新型コロナウイルスの感染拡大が続く中で、5月開催を目指したまま準備を続ければ、直前で中止することになってしまう事態も考えられましたし、直前で延期という判断をすれば、参加する企画の方々の金銭的負担が大きくなったり、延期した際に委員会ができる支援も少なくなったりすることから、3月に延期の判断をしました。
延期することへの賛否
延期するかどうかを決める議論では、もちろん委員会内にも反対意見がありました。
延期しても企画は参加してくれるのか、院試や就活などで活動に時間を割けない委員が増える中で委員会が十分なサポートを提供できるのか、などといった意見です。
しかし、最終的には「参加したいという企画が一つでもある限り、委員会はできる限りのことをするべきだ」という意見に皆が賛同して、延期開催を目指すことにしました。
なぜオンラインなのか
延期を決断した当初は、いろいろな開催の形が考えられる中で、入構制限をしたうえでのオフライン開催を目指していました。しかし、新型コロナウイルスの感染状況などを考えると、入構制限をしてもオフラインでの開催は難しいと判断し、大学側とも協議しながらオンライン開催を目指すことにしました。
オンラインで開催するくらいならやらなくていいという人もいると思いますが、委員会の考え方はそうではありません。学園祭の大切な意義は、それが「学生の学術・文化活動の発表の場」であることです。キャンパスに来場者が集まることができないオンラインでの開催となっても、その意義は失われないと考えています。
最終的に100以上の企画に参加していただけることになったので、オンライン開催を決断して良かったと思っています。
参加できなくなってしまった人
とはいえ、例年よりも企画数が大幅に減少したことも事実です。大学との交渉のスケジュールに余裕がなく、委員会としても初めてのオンライン開催で手探りの部分が多くありました。大学との交渉の結果、屋外での企画実行ができなくなってしまったことの影響は大きく、参加したくても参加できなかった方が多くいると思います。そういう方が出てしまったことについては委員会の力不足だと思いますし、申し訳ない気持ちです。

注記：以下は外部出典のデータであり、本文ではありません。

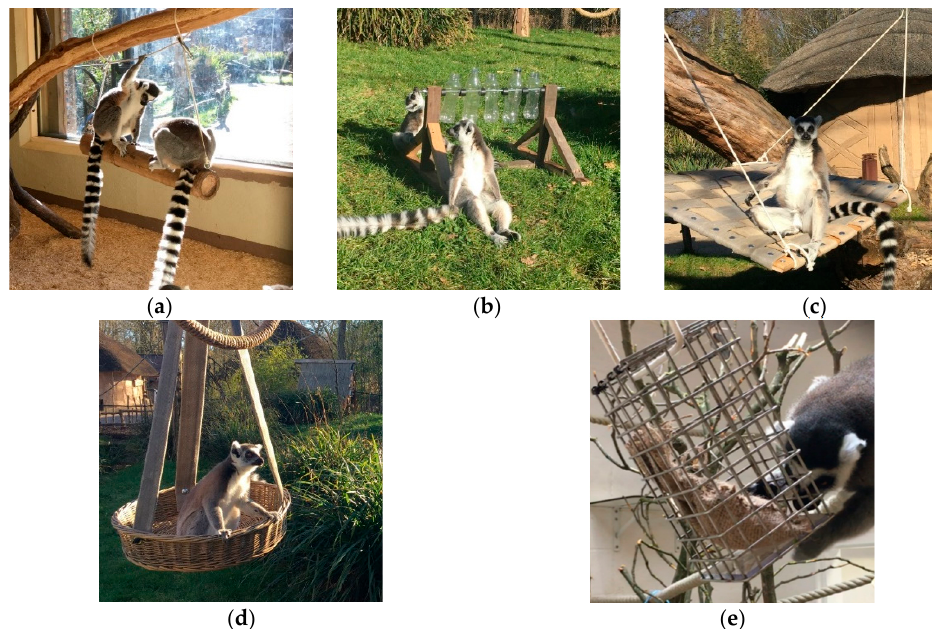
Figure 1. The enrichment items used in the study, including ( a ) tube swings, ( b ) bottle puzzles, ( c ) hammocks, ( d ) baskets and ( e ) scented bags. ( c ) hammocks, ( d ) baskets and ( e ) scented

また、オンラインだと何ができるか、何をすればいいか分からなかった人たちもいると思います。そういった人たちへのサポートももう少しできれば良かったなと感じています。委員会として今年できることはやったと思いますが、どうしてもカバーしきれない部分もありました。
大学との交渉
五月祭の延期・オンライン開催が決定されるまでで、最も苦しかったのは大学との交渉です。延期時の開催日をどうするか、そもそも五月祭を開催できるかと、一からの再スタートとなり、かなりの時間を要しました。交渉の時期に新型コロナウイルス感染者の数が増加したときは、五月祭が開催できるかとても不安な気持ちになりました。
大学側も新型コロナウイルス関連の対応に追われていたこともあって、こちらが思っているよりも決定に時間がかかったり、五月祭で新型コロナウイルスの感染が広がってはいけないということでさまざまな条件を課されたりしました。大学側の求めに応じて、新型コロナウイルスの感染防止に関する膨大な量の文書を1週間で作って提出したのも大変でしたが、今では良い思い出です。
最終的に五月祭を開催できることになったのは喜ばしいことですが、屋外での企画実行が認められないなど、目指していた形を100%実現できなかったのが残念な点です。
コロナ禍で問われる五月祭の意義
五月祭の意義の一つに、学内団体が年に1回発表する場を確保すること、そして、それを委員会がまとめて開催することで、個々の団体が発信するよりも多くのことができたり、より多くの方にご来場いただけたりする、ということがあります。もともと頭では分かっていたことですが、この期間により強く実感するようになりました。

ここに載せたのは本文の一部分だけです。